§ What is needed: Reproduce every one of the records below word for word, leaving out the pictures.

------------------------------------------------------------------------

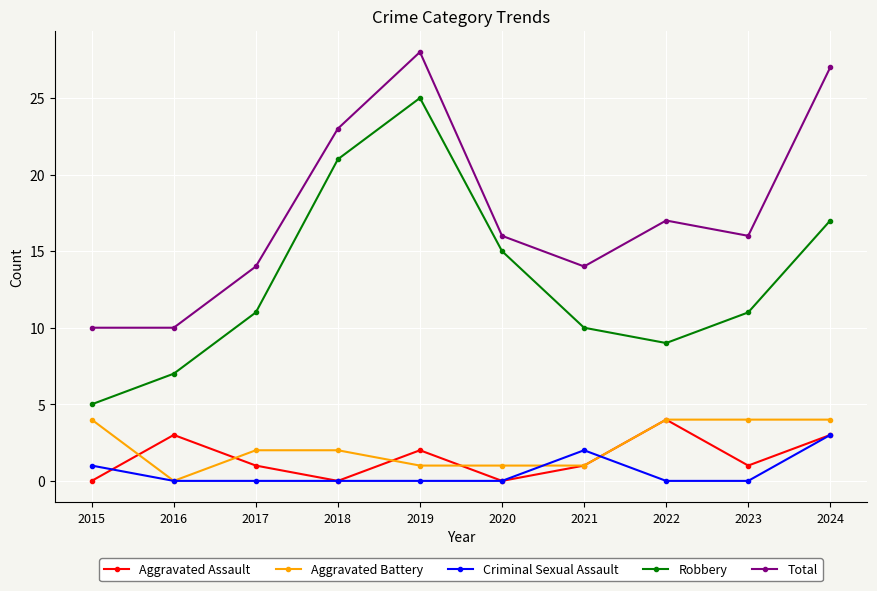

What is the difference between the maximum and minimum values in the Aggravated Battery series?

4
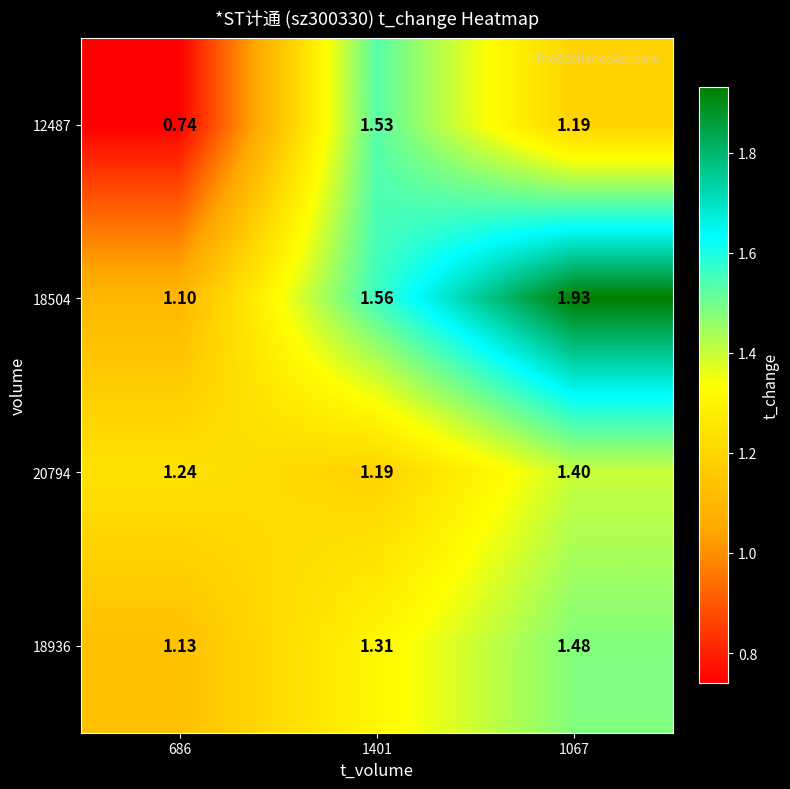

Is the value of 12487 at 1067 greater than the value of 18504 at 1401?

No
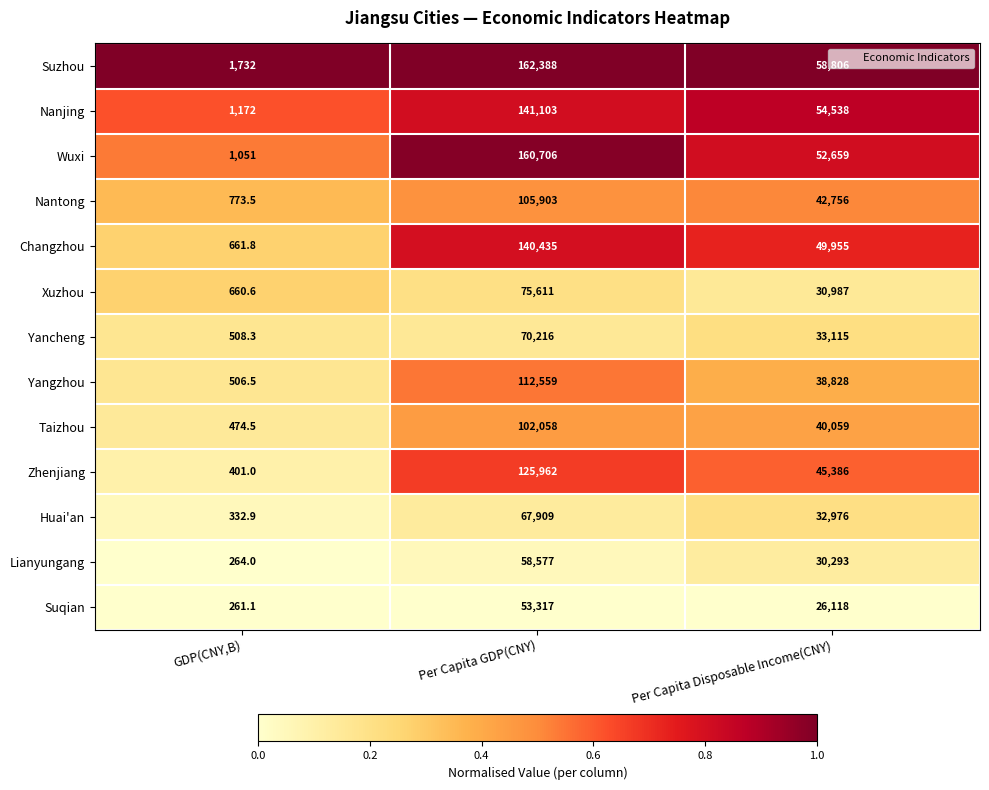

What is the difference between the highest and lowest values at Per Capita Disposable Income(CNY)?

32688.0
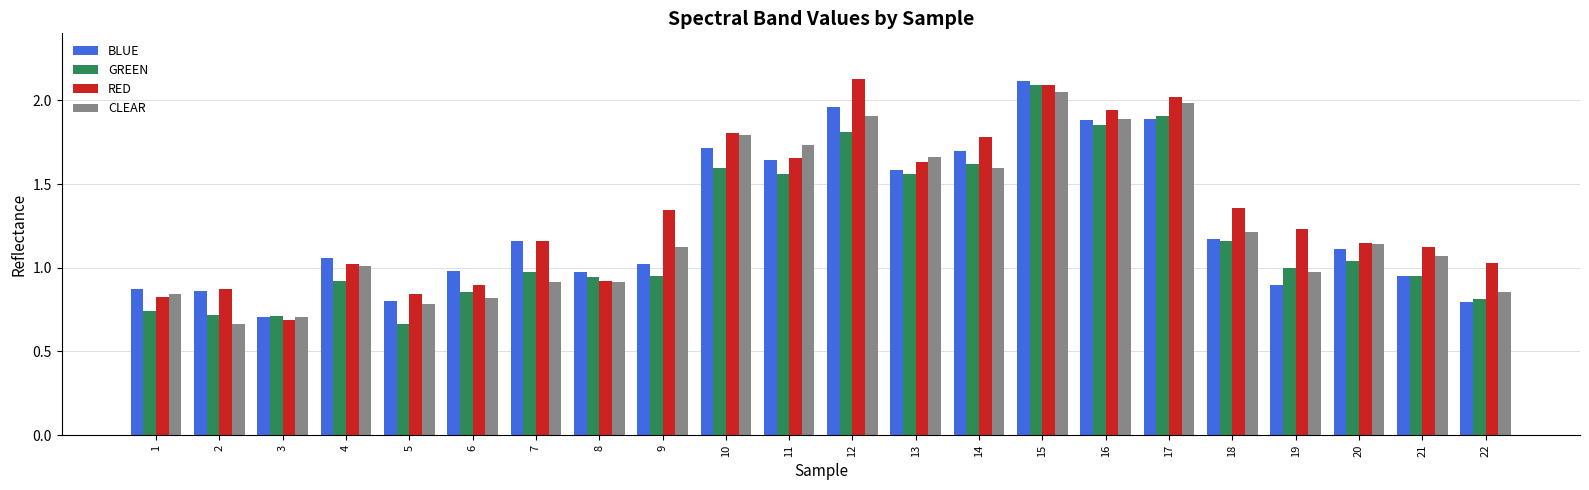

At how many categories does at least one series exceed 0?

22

------------------------------------------------------------------------

§ Answer:
What is the difference between the maximum and minimum values in the Aggravated Battery series?

4

Is the value of 12487 at 1067 greater than the value of 18504 at 1401?

No

What is the difference between the highest and lowest values at Per Capita Disposable Income(CNY)?

32688.0

At how many categories does at least one series exceed 0?

22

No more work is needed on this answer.